Great help on a 3-Way wiring diagram from your website. Much appreciated, as I have had the same 3 Way switch, non-operational.
This diagram illustrates a very simple circuit. The battery is represented by 4 lines (longer lines to be positive and negative is shorter). Starting from the negative end of the battery, the electrons “circle” through one wire, through the bulb, the other through the wire and then back to the battery so that the complete circuit.
but there is 2 weakness of this circuit 1) light is always on top and 2) constant power is used. How can we turn on the light bulb ‘off’? Well, we can open the lid of the bulb socket, but in the real world is very uncomfortable. (Light bulbs are in gear, on the ceiling and so on). Maybe we can disconnect the power at its source. It is also very comfortable. You’ll have to go into your basement to shut off power setting. Or – much more dangerous – you will have to decide power supply wire before reaching the light socket.
Is there a safe way to disrupt the flow of electrons without touching the physical wires? Sure. This is called a SWITCH!

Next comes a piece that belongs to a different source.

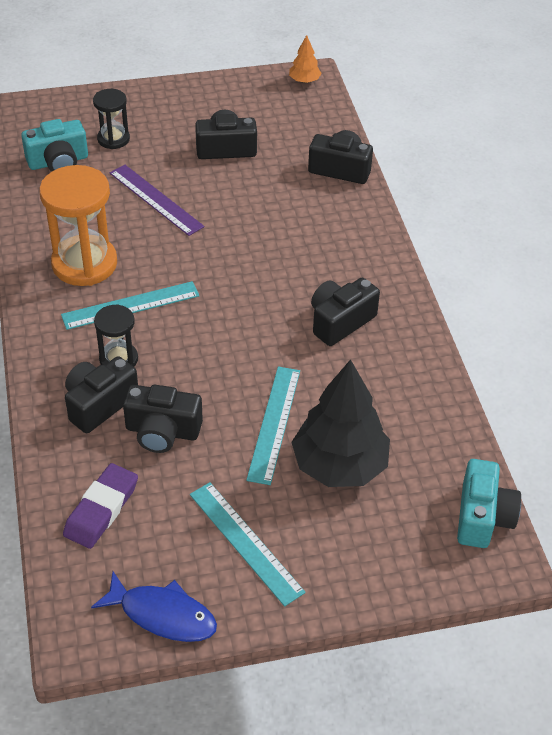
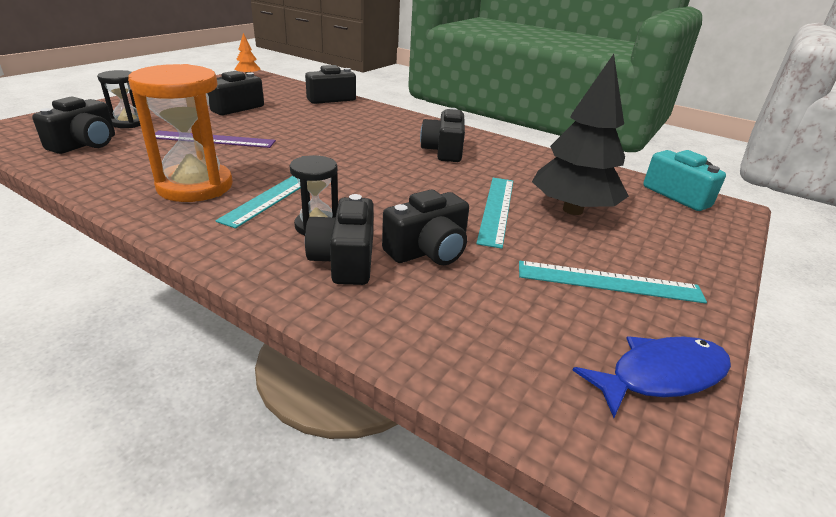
camera: 45 degrees left, 15 degrees down
turquoise camera [21,119,88,172] -> black camera [32,97,115,154]
purple eraser [63,463,138,549] -> none
turquoise ruler [246,367,300,485] -> turquoise ruler turned 45 degrees clockwise [476,178,513,249]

The interior of a typical household wall switch has a metal strip (B), making contact with the point “A”, thereby completing the electrical circuit to make the light. This clearly would be ‘ON’ position. When isolated lever was moved to ‘OFF’ position, the metal strip was pushed away from point ‘A’, breaking the circuit and the light turned ‘OFF’.
Type of switch (having a lever which “flipped” it on and off) is called a toggle switch.
The common terminal is the middle terminal in the SPDT Knife Switch or if you are using a household switch, it would be the brass colored terminal. (the other 2 would be silver colored). This circuit clearly demonstrates what happens when the SPDT switch is moved back and forth. Light A goes on and B goes off, B goes on and A goes off and so forth. You can see that this popular switch would have many practical applications: the transmit/receive button on a “2-way” radio, the “high/low beam” switch for your car headlights, the pulse/tone dialing switch on your telephone, and so on.
If you are using the SPDT knife switch, you have a “center off” position, which an ordinary wall switch would NOT have in which case you will need to add an SPST switch for shutting this circuit off. (In electronics work, many SPDT switches have a middle position in which the electricity is turned off to BOTH circuits.